William Fadjo Cravens (1899–1974)
William Fadjo Cravens was a Democratic member of the U.S. House of Representatives. He represented the Fourth District of Arkansas in the Seventy-Sixth through the Eightieth Congresses, serving from 1939 to 1949.
Fadjo Cravens was born in Fort Smith (Sebastian County) on February 15, 1899, to William Ben Cravens and Caroline Dyal Cravens. Cravens got his early education in the local public schools before attending the University of Arkansas (UA) in Fayetteville (Washington County) and the University of Pittsburgh.
His education was interrupted while he served as a seaman in the U.S. Navy during World War I. Upon his return from the service, he earned his law degree from Washington and Lee University in Lexington, Virginia, in 1920.
Cravens was admitted to the bar that same year and began to practice law with his father in the firm of Cravens, Cravens and Friedman. As his father had before him, Cravens served as city attorney for Fort Smith. During his decade as city attorney, he also built a prosperous private practice.
Cravens’s father, Ben Cravens, was a Democratic member of the U.S. House of Representatives, serving from 1907 to 1913 and again from 1933 until his death in 1939. Despite family tradition, Cravens was not actively involved in partisan politics beyond supporting his father during his many years of congressional service. However, when Ben Cravens died suddenly in 1939, Cravens won the special election to fill the vacancy caused by his father’s death. He was reelected to four full terms of his own before he retired.

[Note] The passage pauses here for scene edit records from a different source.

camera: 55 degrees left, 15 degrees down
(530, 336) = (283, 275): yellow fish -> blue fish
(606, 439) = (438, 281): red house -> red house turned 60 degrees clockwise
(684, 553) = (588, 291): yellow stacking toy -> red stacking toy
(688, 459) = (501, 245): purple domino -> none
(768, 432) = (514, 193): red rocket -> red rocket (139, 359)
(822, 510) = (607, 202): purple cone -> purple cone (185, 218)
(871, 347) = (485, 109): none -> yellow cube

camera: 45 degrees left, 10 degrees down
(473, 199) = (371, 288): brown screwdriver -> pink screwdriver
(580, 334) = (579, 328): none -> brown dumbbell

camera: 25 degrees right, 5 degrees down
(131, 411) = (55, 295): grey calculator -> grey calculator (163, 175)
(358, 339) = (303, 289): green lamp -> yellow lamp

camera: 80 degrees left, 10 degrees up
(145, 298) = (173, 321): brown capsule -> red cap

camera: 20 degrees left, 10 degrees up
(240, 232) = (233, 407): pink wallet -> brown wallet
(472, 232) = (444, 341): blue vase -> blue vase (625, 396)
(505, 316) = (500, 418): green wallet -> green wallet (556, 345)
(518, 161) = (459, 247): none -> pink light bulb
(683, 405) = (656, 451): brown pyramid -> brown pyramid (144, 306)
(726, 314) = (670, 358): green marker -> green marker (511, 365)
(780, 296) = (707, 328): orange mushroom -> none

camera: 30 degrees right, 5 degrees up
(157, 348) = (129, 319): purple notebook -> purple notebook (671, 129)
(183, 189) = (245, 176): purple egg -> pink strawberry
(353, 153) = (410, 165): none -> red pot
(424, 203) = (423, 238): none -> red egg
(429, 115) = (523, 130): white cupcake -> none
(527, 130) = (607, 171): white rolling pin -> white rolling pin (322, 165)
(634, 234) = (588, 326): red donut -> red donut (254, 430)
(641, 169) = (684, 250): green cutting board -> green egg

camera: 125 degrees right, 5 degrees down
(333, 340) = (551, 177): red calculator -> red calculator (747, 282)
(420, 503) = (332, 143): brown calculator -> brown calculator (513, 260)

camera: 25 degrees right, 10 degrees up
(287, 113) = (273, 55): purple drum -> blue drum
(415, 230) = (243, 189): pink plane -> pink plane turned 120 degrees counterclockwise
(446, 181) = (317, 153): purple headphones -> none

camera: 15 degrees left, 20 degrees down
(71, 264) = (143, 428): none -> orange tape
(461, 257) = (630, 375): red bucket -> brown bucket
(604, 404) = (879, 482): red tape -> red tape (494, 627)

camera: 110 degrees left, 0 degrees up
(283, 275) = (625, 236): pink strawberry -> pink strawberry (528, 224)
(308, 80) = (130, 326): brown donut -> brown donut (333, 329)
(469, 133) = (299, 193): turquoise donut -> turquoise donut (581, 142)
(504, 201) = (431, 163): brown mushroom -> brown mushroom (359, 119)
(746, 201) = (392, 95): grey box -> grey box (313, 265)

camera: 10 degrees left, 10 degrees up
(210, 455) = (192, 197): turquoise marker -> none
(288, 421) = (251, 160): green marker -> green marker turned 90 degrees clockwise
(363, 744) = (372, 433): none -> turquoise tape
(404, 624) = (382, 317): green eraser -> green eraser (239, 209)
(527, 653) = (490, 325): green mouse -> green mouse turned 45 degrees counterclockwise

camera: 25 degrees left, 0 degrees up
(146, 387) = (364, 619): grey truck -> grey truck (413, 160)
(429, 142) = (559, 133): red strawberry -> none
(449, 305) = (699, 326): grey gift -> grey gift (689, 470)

During his tenure in Congress, Cravens served on the Judiciary Committee as well as the Committee on Irrigation and Reclamation, the Committee on Mines and Mining, and the Committee on Territories. In 1940, Cravens was named as a delegate to the Democratic National Convention. While his father had generally supported Franklin D. Roosevelt and the New Deal, by the time Cravens arrived in Washington, the New Deal was on its last legs, and Roosevelt was transitioning from focusing on the New Deal to focusing on winning the war. Indeed, with the onset of World War II, Cravens and his colleagues in the Arkansas worked hard to secure some of the government’s massive military and defense spending for their areas. Despite his low seniority, as well as the state’s overwhelming agricultural orientation, major defense and munitions facilities were established in a number of Fourth District communities, including Camden (Ouachita County) and Pine Bluff (Jefferson County).
Choosing not to run for reelection in 1948, Cravens left the nation’s capital and returned home to Arkansas. Back in Fort Smith with his wife, Elizabeth Echols Cravens, and their son, William Fadjo Cravens Jr., Cravens resumed his law practice, while also serving as the vice president and marketing director of Fort Smith’s Merchants National Bank.
Cravens died in Fort Smith on April 16, 1974. He is interred in Forest Park in Fort Smith.
For additional information:
“Fadjo Cravens, Ex-Lawmaker, Dies at Age 75.” Arkansas Gazette, April 20, 1974, p. 14A.